MasterCard Asia, the payment giant’s Singapore-based subsidiary recently filed a patent with the US Patent Office for a payment system for shared hardware devices that aims to eliminate fees particularly between merchants.
As outlined by the patent published on Aug 20, the billing system is a proposal for a pay-as-you-go system based on the Tangle network. Citing copiers and 3D printers as examples—the paten outlines that using the system merchants and users only have to provide their credentials to access a hardware device and through transparent “data storage and aggregation” the user is billed only for what they have used.
The patent states that legacy systems and traditional payment methods often leave users of “maker spaces”—businesses that operate by making uncommon or expensive hardware available—being forced to pay a flat membership fee despite their intended use. Additionally, typical forms of pay-per-use schemes often only accept “physical currency to operate” and pre-paid services also lock users into standard amounts that they may not necessarily need.
MasterCard’s proposed billing system concept would create a higher degree of transparency and trust, as well as the ability to monitor usage in real-time while eliminating associated extra fees of credit cards and traditional payment systems.
According to the patent, the proposed data storage systems are compatible with the Tangle network but could be used by a generic blockchain—the filing makes no direct mention of Iota network or, Miota token.

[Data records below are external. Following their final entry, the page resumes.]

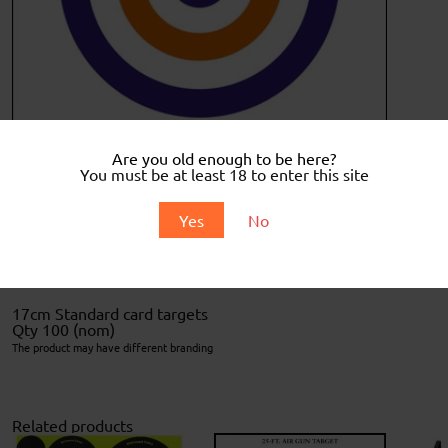
Are you old enough to be here?
You must be at least 18 to enter this site
Description
Yes
No
Description
17cm Standard card targets
Qty 100 (nom)
The product may have different branding
Related products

However, as the transactions are recorded on distributed ledger technology (DLT) it is likely that some cryptocurrency or tokens will be leveraged.

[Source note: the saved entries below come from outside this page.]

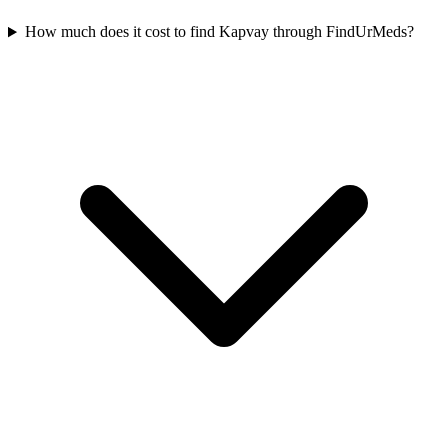
How much does it cost to find Kapvay through FindUrMeds?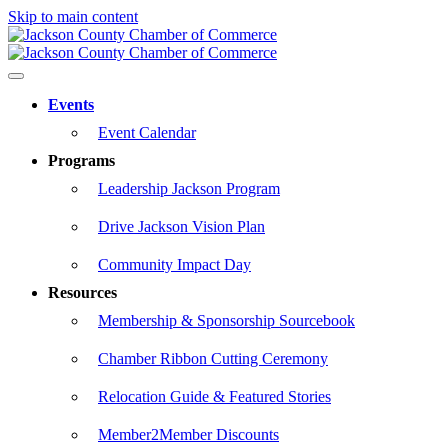
Skip to main content
Events
Event Calendar
Programs
Leadership Jackson Program
Drive Jackson Vision Plan
Community Impact Day
Resources
Membership & Sponsorship Sourcebook
Chamber Ribbon Cutting Ceremony
Relocation Guide & Featured Stories
Member2Member Discounts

MasterCard’s Crypto Mission
Mastercard has committed to applying its innovation, experience, and scale to emerging cryptocurrency and digital currency partners, building global ecosystems to modernize payments and transform the way people and businesses transact.

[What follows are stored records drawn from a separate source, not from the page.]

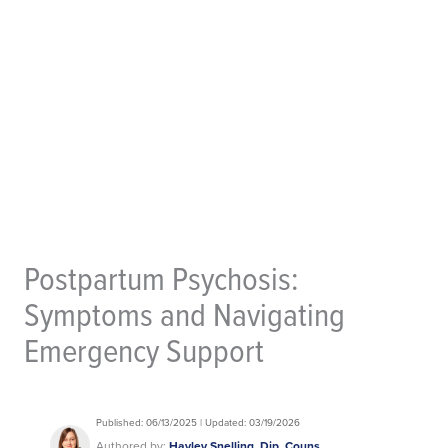
Postpartum Psychosis:
Symptoms and Navigating
Emergency Support
Published: 06/13/2025 | Updated: 03/19/2026
Authored by:
Hayley Snelling, Dip. Couns.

As reported by Blockchain.News in July, MasterCard recently granted Wirex a principal licensing membership, making it the first native cryptocurrency platform to allowed to directly issue payment cards.
According to recent research from Statista, consumer interest and investment in digital currencies are growing, with data showing that up to 20 percent of the population of some countries are holding cryptocurrencies, and an increasing number of merchants, digital players, and financial institutions are exploring crypto payments.
“The cryptocurrency market continues to mature, and Mastercard is driving it forward, creating safe and secure experiences from consumers and businesses in today’s digital economy,” said Raj Dhamodharan, Executive Vice President, Digital Assets and Blockchain Partnerships, Mastercard. “Our work with Wirex and the wider crypto ecosystem is accelerating innovation and empowering consumers with more choice in the way they pay.”